-- START --
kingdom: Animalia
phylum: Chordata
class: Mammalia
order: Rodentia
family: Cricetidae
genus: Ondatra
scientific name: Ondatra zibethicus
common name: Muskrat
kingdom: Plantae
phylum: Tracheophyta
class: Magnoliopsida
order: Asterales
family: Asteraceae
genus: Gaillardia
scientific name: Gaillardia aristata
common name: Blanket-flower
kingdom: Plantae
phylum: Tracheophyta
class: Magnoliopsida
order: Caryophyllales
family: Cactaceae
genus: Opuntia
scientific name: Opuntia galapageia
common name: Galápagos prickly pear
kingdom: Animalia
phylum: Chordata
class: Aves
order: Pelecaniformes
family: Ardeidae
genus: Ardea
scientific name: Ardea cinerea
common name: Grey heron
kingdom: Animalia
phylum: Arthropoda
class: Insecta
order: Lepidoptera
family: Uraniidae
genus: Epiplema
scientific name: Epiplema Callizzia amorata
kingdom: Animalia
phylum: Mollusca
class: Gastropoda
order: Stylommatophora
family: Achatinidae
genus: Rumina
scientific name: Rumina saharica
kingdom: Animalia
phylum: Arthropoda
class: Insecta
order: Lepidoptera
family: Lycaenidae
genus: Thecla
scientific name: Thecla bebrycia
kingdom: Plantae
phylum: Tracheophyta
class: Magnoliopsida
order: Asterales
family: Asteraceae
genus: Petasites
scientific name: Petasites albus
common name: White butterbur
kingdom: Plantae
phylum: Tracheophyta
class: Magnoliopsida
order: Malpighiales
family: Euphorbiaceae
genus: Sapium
-- END --
### THE REQUEST
Reproduce every line of the rows above without altering anything.

### PROBLEM SOLUTION
kingdom: Animalia
phylum: Chordata
class: Mammalia
order: Rodentia
family: Cricetidae
genus: Ondatra
scientific name: Ondatra zibethicus
common name: Muskrat
kingdom: Plantae
phylum: Tracheophyta
class: Magnoliopsida
order: Asterales
family: Asteraceae
genus: Gaillardia
scientific name: Gaillardia aristata
common name: Blanket-flower
kingdom: Plantae
phylum: Tracheophyta
class: Magnoliopsida
order: Caryophyllales
family: Cactaceae
genus: Opuntia
scientific name: Opuntia galapageia
common name: Galápagos prickly pear
kingdom: Animalia
phylum: Chordata
class: Aves
order: Pelecaniformes
family: Ardeidae
genus: Ardea
scientific name: Ardea cinerea
common name: Grey heron
kingdom: Animalia
phylum: Arthropoda
class: Insecta
order: Lepidoptera
family: Uraniidae
genus: Epiplema
scientific name: Epiplema Callizzia amorata
kingdom: Animalia
phylum: Mollusca
class: Gastropoda
order: Stylommatophora
family: Achatinidae
genus: Rumina
scientific name: Rumina saharica
kingdom: Animalia
phylum: Arthropoda
class: Insecta
order: Lepidoptera
family: Lycaenidae
genus: Thecla
scientific name: Thecla bebrycia
kingdom: Plantae
phylum: Tracheophyta
class: Magnoliopsida
order: Asterales
family: Asteraceae
genus: Petasites
scientific name: Petasites albus
common name: White butterbur
kingdom: Plantae
phylum: Tracheophyta
class: Magnoliopsida
order: Malpighiales
family: Euphorbiaceae
genus: Sapium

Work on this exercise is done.